In some contexts, the secondary storage 384, the ROM 386, and the RAM 388 may be referred to as a non-transitory computer readable medium or a computer readable storage media. A dynamic RAM embodiment of the RAM 388, likewise, may be referred to as a non-transitory computer readable medium in that while the dynamic RAM receives electrical power and is operated in accordance with its design, for example during a period of time during which the computer system 380 is turned on and operational, the dynamic RAM stores information that is written to it. Similarly, the processor 382 may comprise an internal RAM, an internal ROM, a cache memory, and/or other internal non-transitory storage blocks, sections, or components that may be referred to in some contexts as non-transitory computer readable media or computer readable storage media.
While several embodiments have been provided in the present disclosure, it should be understood that the disclosed systems and methods may be embodied in many other specific forms without departing from the spirit or scope of the present disclosure. The present examples are to be considered as illustrative and not restrictive, and the intention is not to be limited to the details given herein. For example, the various elements or components may be combined or integrated in another system or certain features may be omitted or not implemented.

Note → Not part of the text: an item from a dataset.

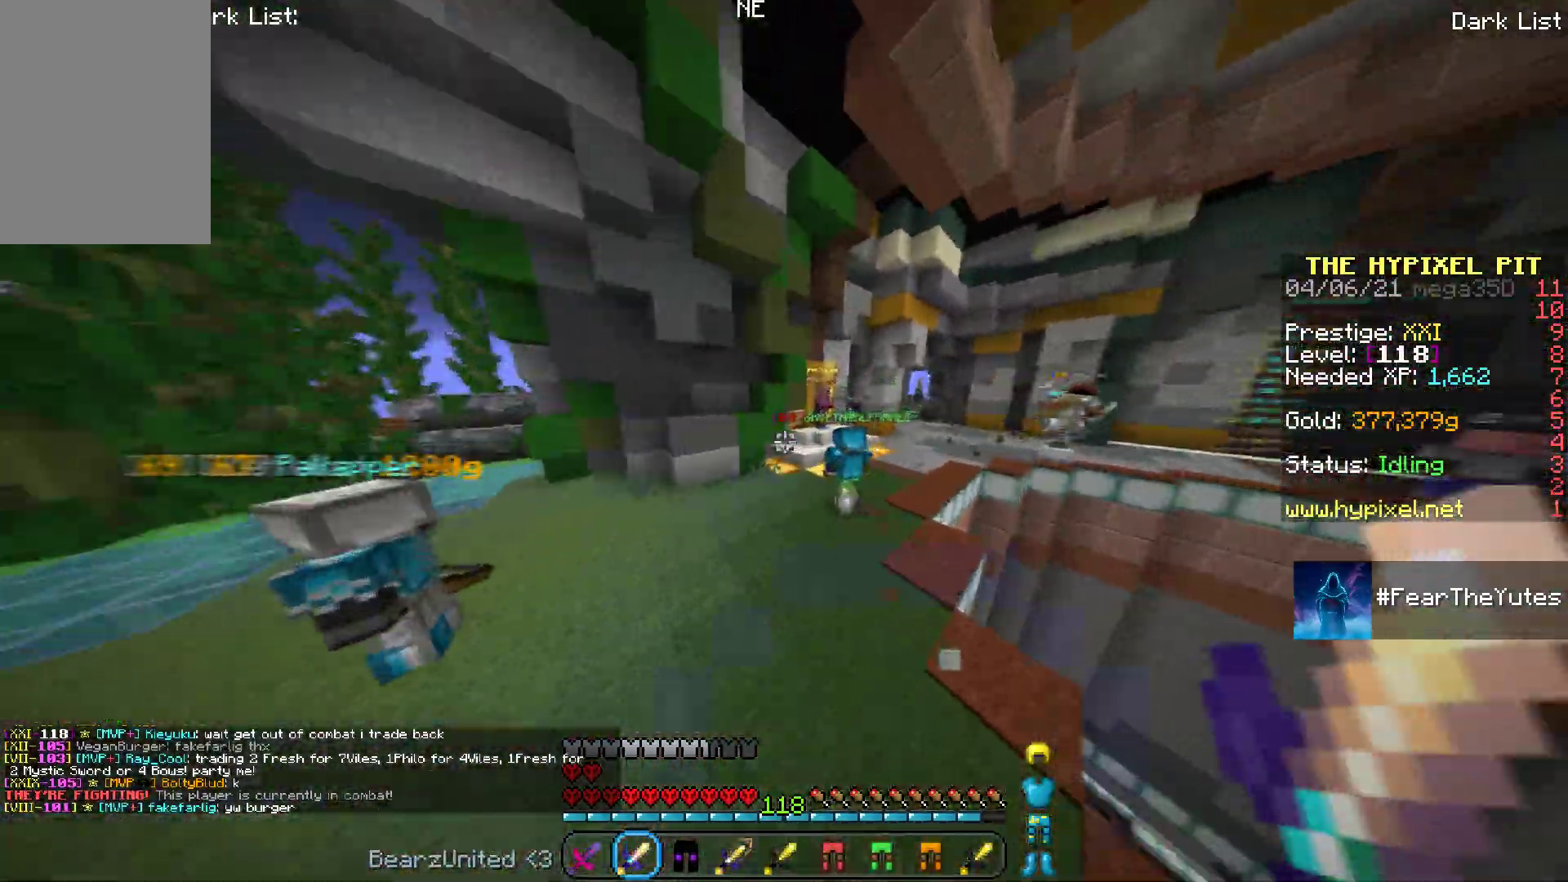
{"keys": ["a", "d", "space", "w"], "mouse": [], "events": [[183, "a", "up"], [200, "a", "down"], [267, "d", "up"], [283, "d", "down"], [400, "a", "up"], [417, "a", "down"]]}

Also, techniques, systems, subsystems, and methods described and illustrated in the various embodiments as discrete or separate may be combined or integrated with other systems, modules, techniques, or methods without departing from the scope of the present disclosure. Other items shown or discussed as directly coupled or communicating with each other may be indirectly coupled or communicating through some interface, device, or intermediate component, whether electrically, mechanically, or otherwise. Other examples of changes, substitutions, and alterations are ascertainable by one skilled in the art and could be made without departing from the spirit and scope disclosed herein.